One of my PC's is the sundering type.   Not always, mind you, but once in awhile if he comes across a foe with a badass weapon, (raging orc barbarian with a double axe) he'll do his damndest to cut that weapon right in half.  it's a rather nice flavor thing and all, but i realized that it has the potential to seriously cut down on the party's loot. (he could break something valuable, after all).  Not using his favorite tatic when faced with a dangerous foe simply due to monetary considerations doesn't really seem to have the heroic flavor to either of us, and so i was wondering what rules there are which cover the repair of magic items?  Say a +2 Longspear is cut right in half.  well, now what?  that shouldn't be 4300+gp down the drain, should it ?   

Does the SRD cover this?  Does anyone?   Do YOU have a system that works?  i'm at work, don't have access to my b ooks right now...


----------



## Lord Ben (Jul 19, 2002)

In the books it says that if a magic item is destroyed it's gone forever.  Personally if that happened I'd just have another +2 item on someone else that I didn't plan for it.

In my campaign I sometimes allow them to repair it for half-price, no xp and full time.  For instance the Bbn lost his +5 mithril breastplate to the armor damage attack of a Bebilith.  Well, I let the party wizard (with craft arms and armor) repair it for 12,500gp, 0xp, and 25 days time.  The adventure was over by the time they did it though.  

If someone rolls a 1 to a fireball and their cloak gets burnt that might just ruin it forever, but a sword breaking in half should be easier to fix and maybe repair.  

It is kind of like in Tolkien where he has Aundril reforged.  

If you want some control, just say that depending on how it's broke it can be repaired.  Mord's disjunction - no, used it to pry open a magic door and bent it - yes.


----------



## StealthyMark (Jul 20, 2002)

You can mend a broken magic item.
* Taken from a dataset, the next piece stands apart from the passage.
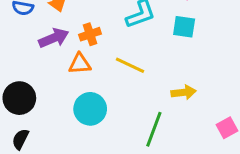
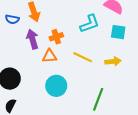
purple arrow: (54, 38) -> (32, 39), turned -84
yellow arrow: (184, 92) -> (113, 61), moved

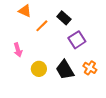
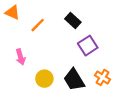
orange triangle: (25, 11) -> (13, 13), moved
orange line: (42, 26) -> (38, 25), moved

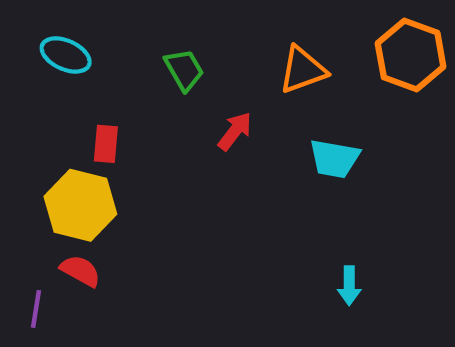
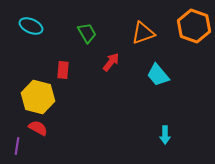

That's mentioned in the descriptions of Craft Magic Arms and Armor and Craft Wondrous Item.
You can repair the item for half cost (gold, XP, time).

According to this, a broken magic item is worth half that of a intact one. 
For example a _+2 holy greatsword_
- has a market value of 32,350 GP
- can be sold for 16,175 GP (1/2 market price)
If this sword is broken
- a NPC can repair it for 16,175 GP
- a PC can repair it for 8,087.5 GP + 640 XP + 8 days
- it can be sold for 8,087.5 GP


----------